# selling to brick and mortar stores



## Celly Hard (Feb 22, 2012)

Hey guys,
My company is doing pretty well currently and are currently just online only. We want to start to approach some smaller stores to see if they would be interested in selling our shirts and hats. This would be our first time doing this and am very lost! here is the description from one store we are looking to talk to you:

Please send all prospective product information, attributes, features and best volume pricing options in order to evaluate if the product is favorable addition to our merchandise offerings.

If you guys could help us out that would amazing, sorry for my lack knowledge, the one thing I struggled to find a good description on was volume pricing. If we sell our shirts and hats normally for $20 a piece what would be a good volume price for them?
Thanks again!


----------



## kimura-mma (Jul 26, 2008)

Celly Hard said:


> If we sell our shirts and hats normally for $20 a piece what would be a good volume price for them?


They would expect to buy them in the $8-10 range. But don't be surprised if they try to squeeze an extra discount out of you.


----------



## Celly Hard (Feb 22, 2012)

ok sounds good, thanks for the help!


----------



## Riph (Jan 11, 2011)

Celly Hard said:


> Please send all prospective product information, attributes, features and best volume pricing options in order to evaluate if the product is favorable addition to our merchandise offerings.


When you get this kind of thing, you haven't talked to the right person, or you've approached them in a way that doesn't engage them. 

That is the standard "sales prevention" tactic. It really says, "Please waste a bunch of your time developing and sending us a lot of information that we aren't really going to read."

Yes, you have to have all that stuff figured out, but don't for a minute think that they are going to analyze it all and continue the sales process because they really liked it. OK, it might happen, but it's rare.

I sell almost exclusively to small brick and mortar business in a fairly small town. I do it face to face. If you are contacting people indirectly (email, mail , etc) you are going to get a lot of rejections - and that's what the quoted text above is. 

Make some samples, go talk to people directly. You'll soon figure out what gets their attention. Go to their stores, see what they sell. Do you have something that is different, that they don't already get from someone else?

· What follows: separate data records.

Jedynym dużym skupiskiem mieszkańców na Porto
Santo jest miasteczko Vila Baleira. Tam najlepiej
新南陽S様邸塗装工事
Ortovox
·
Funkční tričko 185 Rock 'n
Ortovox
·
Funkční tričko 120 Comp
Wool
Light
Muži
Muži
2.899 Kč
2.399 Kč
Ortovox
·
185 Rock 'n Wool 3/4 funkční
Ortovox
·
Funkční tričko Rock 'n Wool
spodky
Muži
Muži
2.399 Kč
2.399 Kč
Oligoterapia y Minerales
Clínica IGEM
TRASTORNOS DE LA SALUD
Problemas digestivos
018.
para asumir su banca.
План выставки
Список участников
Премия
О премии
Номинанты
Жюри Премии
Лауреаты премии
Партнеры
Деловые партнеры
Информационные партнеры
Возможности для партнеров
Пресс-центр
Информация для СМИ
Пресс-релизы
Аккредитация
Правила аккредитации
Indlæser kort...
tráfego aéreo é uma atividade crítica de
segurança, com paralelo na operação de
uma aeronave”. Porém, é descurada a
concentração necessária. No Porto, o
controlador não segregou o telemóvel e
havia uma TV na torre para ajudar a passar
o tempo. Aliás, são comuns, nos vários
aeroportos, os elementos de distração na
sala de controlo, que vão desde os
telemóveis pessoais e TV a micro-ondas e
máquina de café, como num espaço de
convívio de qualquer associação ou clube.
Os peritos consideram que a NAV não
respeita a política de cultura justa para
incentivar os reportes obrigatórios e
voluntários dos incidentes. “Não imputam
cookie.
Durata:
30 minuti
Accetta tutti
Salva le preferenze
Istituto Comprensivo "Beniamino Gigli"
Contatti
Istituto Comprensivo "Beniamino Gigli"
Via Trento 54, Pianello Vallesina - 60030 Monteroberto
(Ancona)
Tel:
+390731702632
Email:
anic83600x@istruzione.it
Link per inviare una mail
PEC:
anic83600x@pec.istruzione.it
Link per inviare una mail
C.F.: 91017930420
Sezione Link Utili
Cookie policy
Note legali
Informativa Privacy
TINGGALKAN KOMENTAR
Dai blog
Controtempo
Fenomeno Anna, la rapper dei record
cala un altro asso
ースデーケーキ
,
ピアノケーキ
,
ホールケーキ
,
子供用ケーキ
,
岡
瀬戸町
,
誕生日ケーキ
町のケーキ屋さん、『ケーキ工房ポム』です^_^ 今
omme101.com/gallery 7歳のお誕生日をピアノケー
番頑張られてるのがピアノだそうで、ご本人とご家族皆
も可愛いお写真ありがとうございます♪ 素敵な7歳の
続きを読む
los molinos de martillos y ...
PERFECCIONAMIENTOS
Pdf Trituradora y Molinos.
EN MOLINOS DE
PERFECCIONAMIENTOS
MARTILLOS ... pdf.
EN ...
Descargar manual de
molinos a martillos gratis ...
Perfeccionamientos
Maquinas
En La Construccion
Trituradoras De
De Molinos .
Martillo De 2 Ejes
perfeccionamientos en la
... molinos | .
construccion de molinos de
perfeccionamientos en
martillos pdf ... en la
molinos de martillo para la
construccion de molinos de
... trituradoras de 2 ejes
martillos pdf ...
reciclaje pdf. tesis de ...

It takes some serious legwork and you have to offer something that they think they can make money with.

So, get out and SELLLLLLL !!!!


Good Luck


----------



## Celly Hard (Feb 22, 2012)

Riph thanks for the advice, where I received the "Please send all prospective product information, attributes, features and best volume pricing options in order to evaluate if the product is favorable addition to our merchandise offerings." was on the companies website it was not sent to me personally. I just thought it was a very standard saying for this so I posted it with my question. I do agree with face to face meetings though, it shows your more serious about things and is much more impressive to the store owner/manager


----------